- Observed by: India
- Type: National
- Significance: Birth anniversary of former Prime Minister Atal Bihari Vajpayee
- Date: 25 December
- Next time: 25 December 2026
- Duration: One day
- Frequency: Annual
- First time: 2014

= Good Governance Day =

Indian holiday

Good Governance Day (Hindi: सुशासन दिवस, IAST: Suśāsan Divas) is observed in India annually on the twenty-fifth day of December, the birth anniversary of former-Prime Minister Atal Bihari Vajpayee.
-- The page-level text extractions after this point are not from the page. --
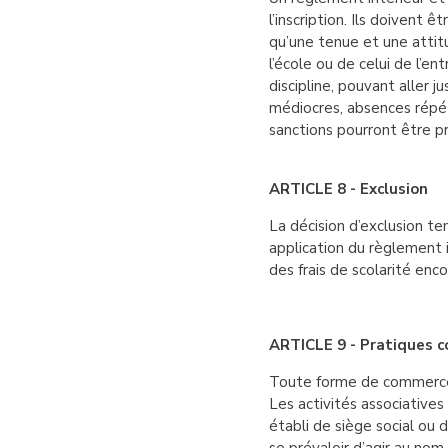
l’inscription. Ils doivent
qu’une tenue et une attit
l’école ou de celui de l’e
discipline, pouvant aller ju
médiocres, absences répété
sanctions pourront être pro
ARTICLE 8 - Exclusion
La décision d’exclusion te
application du règlement i
des frais de scolarité enc
ARTICLE 9 - Pratiques c
Toute forme de commerce o
Les activités associatives 
établi de siège social ou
Good Governance Day was established in 2014 to honor Prime Minister Vajpayee by fostering awareness among the Indian people of accountability in government.

In keeping with this principle, the Government of India has decreed Good Governance Day to be a working day for the government.

==Establishment==
On 23 December 2014, the ninety-year old former Prime Minister Atal Bihari Vajpayee, and Pandit Madan Mohan Malaviya (posthumously) were announced as recipients of India's highest civilian award for merit, the Bharat Ratna, by Indian President Pranab Mukherjee.

Following the announcement, the newly elected administration of Prime Minister Narendra Modi established that the birth anniversary of the former Prime Minister would be henceforth commemorated annually in India as Good Governance Day.

Critics criticized setting Good Governance Day on the same date as Christmas as well as for declaring this date as a government working day.

==Good Governance Index==
In 2019, the Modi government launched the Good Governance Index, "a scientifically prepared tool based on various parameters of good governance which assess the level of any state at a given point of time and help in shaping future development."